--- Excerpt provided ---
Compiled by Shirley Candappa


Malin Hapugoda believes that the way forward is to promote niche markets

Q: Having weathered the good and the bad over the years, where do you think the tourism industry stands at present?

A: I have seen Sri Lanka’s tourism industry’s journey from the early 1970s to 2015 and beyond. In the 1970s and early ’80s, until the 1983 riots and the civil war, there was phenomenal growth. Some hotels in the 1970s even paid out 100 percent dividends.

Then came the July 1983 riots and a prolonged conflict, which impacted the entire industry. The lucrative operations we enjoyed were turned upside down. We then became very good crisis managers – until 2009.

Following the 1987-1989 insurrection and the tsunami in 2004, the industry all but shut down.

Nevertheless, the resilience of the industry shone through because 95 percent of it was in the hands of the private sector. There were a number of major operators that had diversified their business interests and they were able to continue running their hotels because of the revenues generated from other ventures.

Unfortunately, following the end of the civil in 2009, we did not market our destination properly. During the war, the number of tourist arrivals dropped and those who visited our shores were budget travellers.

We should have developed a new marketing strategy that advertised a wider range of attractions in Sri Lanka such as its wildlife parks, historic sites, Ayurvedic treatments, windsurfing, whale watching and so on. In addition, we should have sought niche markets.
---
» **Work to complete**: Name each attraction that the interview on Sri Lanka's tourism industry says a new marketing strategy should have advertised. The listing that follows comes from a separate source unrelated to this interview.
--- Raw data ---
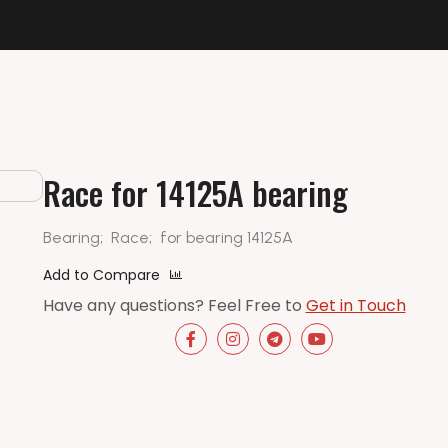
Race for 14125A bearing
Bearing;
Race;
for bearing 14125A
Add to Compare
Have any questions? Feel Free to
Get in Touch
---
» **Response area**:
- Wildlife parks
- Historic sites
- Ayurvedic treatments
- Windsurfing
- Whale watching